Google Cloud Professional Data Engineer — Question 214
You migrated your on-premises Apache Hadoop Distributed File System (HDFS) data lake to Cloud Storage. The data scientist team needs to process the data by using Apache Spark and SQL. Security policies need to be enforced at the column level. You need a cost-effective solution that can scale into a data mesh. What should you do?
Answer options
- A. 1. Deploy a long-living Dataproc cluster with Apache Hive and Ranger enabled. 2. Configure Ranger for column level security. 3. Process with Dataproc Spark or Hive SQL.
- B. 1. Define a BigLake table. 2. Create a taxonomy of policy tags in Data Catalog. 3. Add policy tags to columns. 4. Process with the Spark-BigQuery connector or BigQuery SQL.
- C. 1. Load the data to BigQuery tables. 2. Create a taxonomy of policy tags in Data Catalog. 3. Add policy tags to columns. 4. Process with the Spark-BigQuery connector or BigQuery SQL.

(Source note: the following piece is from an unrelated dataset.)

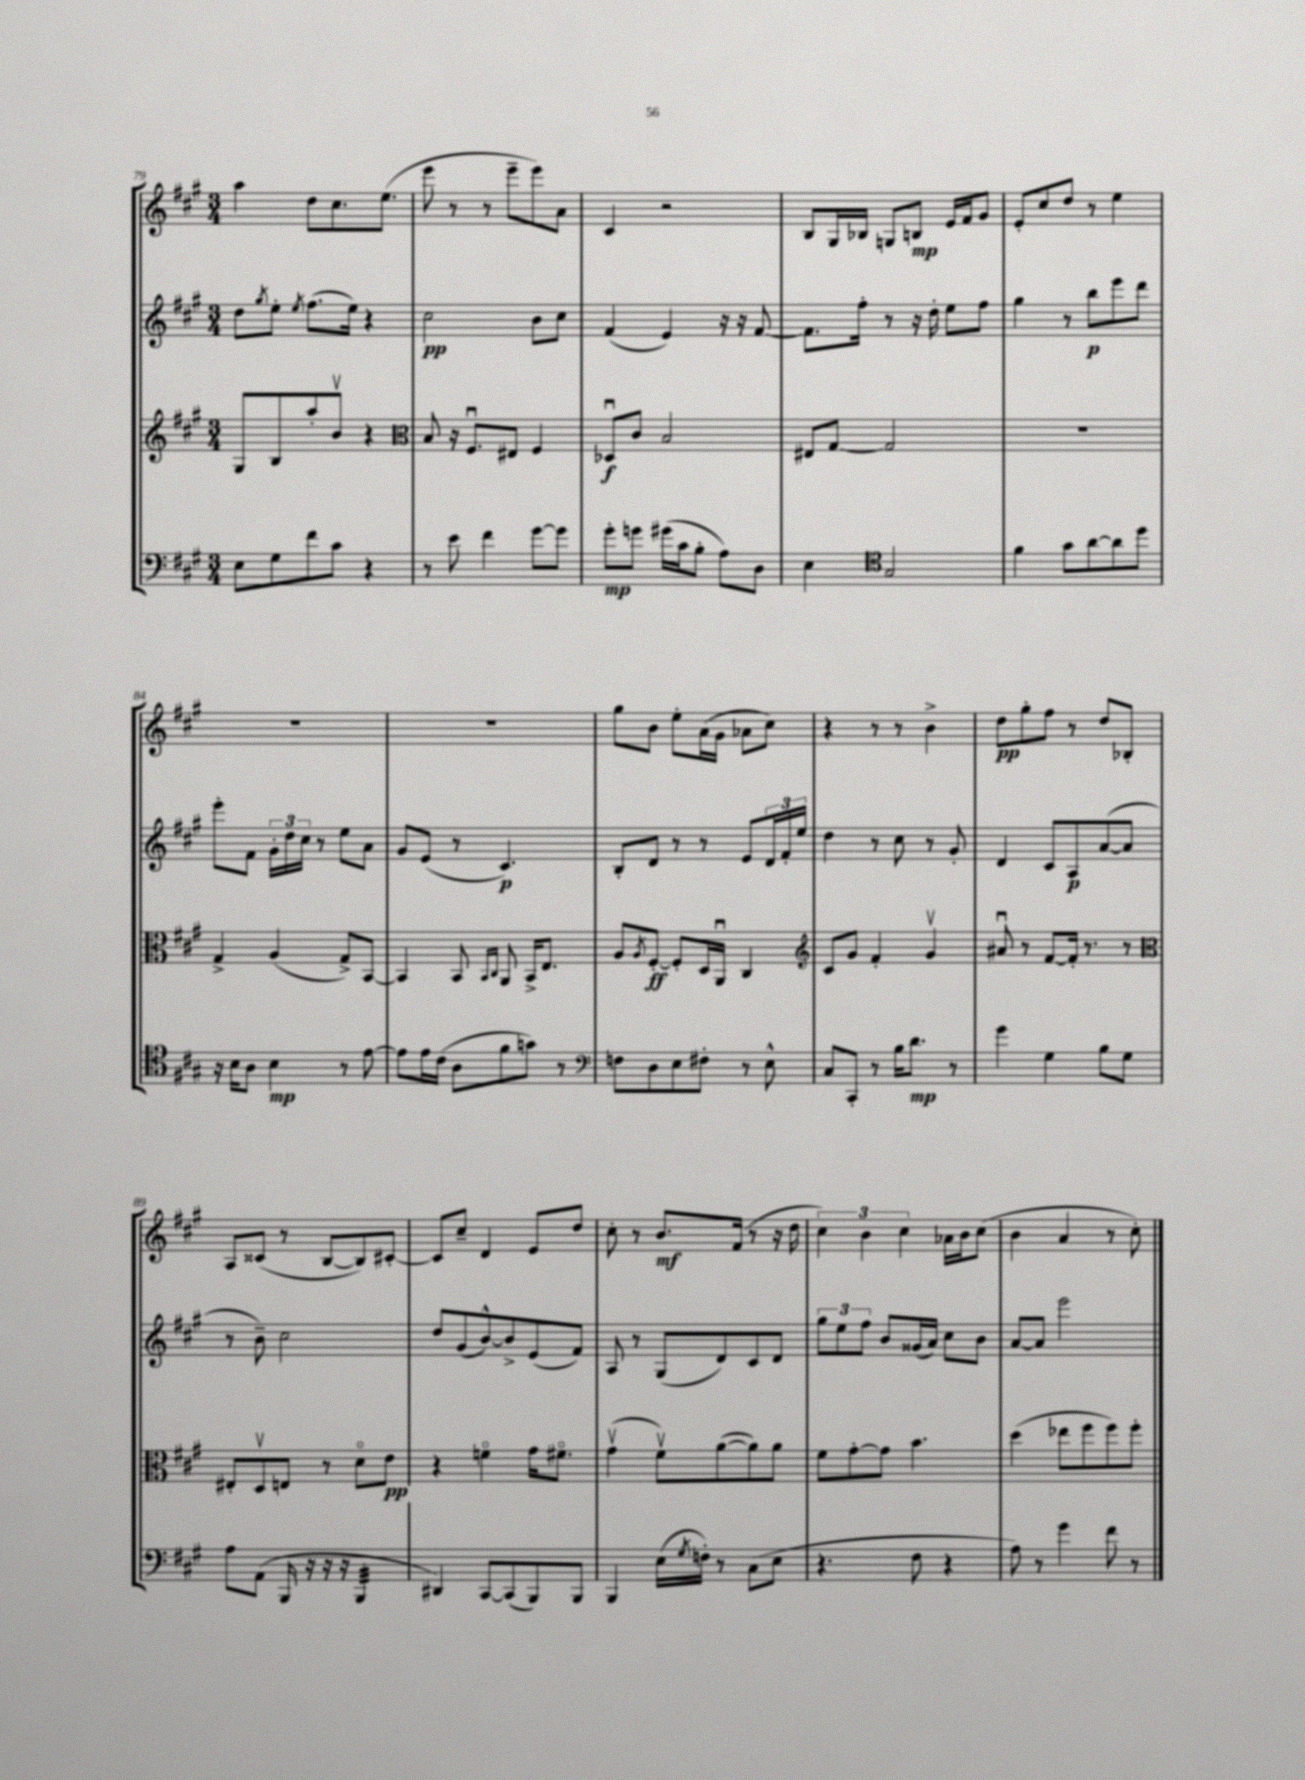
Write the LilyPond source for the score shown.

- D. 1. Apply an Identity and Access Management (IAM) policy at the file level in Cloud Storage. 2. Define a BigQuery external table for SQL processing. 3. Use Dataproc Spark to process the Cloud Storage files.
Correct answer: B
Explanation
The correct answer is B because it utilizes BigLake, which allows for unified access to data across storage systems while supporting column-level security through policy tags in Data Catalog. Options A and D do not provide the flexibility and scalability needed for a data mesh, and option C, while similar, involves loading data into BigQuery, which may not be the most cost-effective or scalable approach.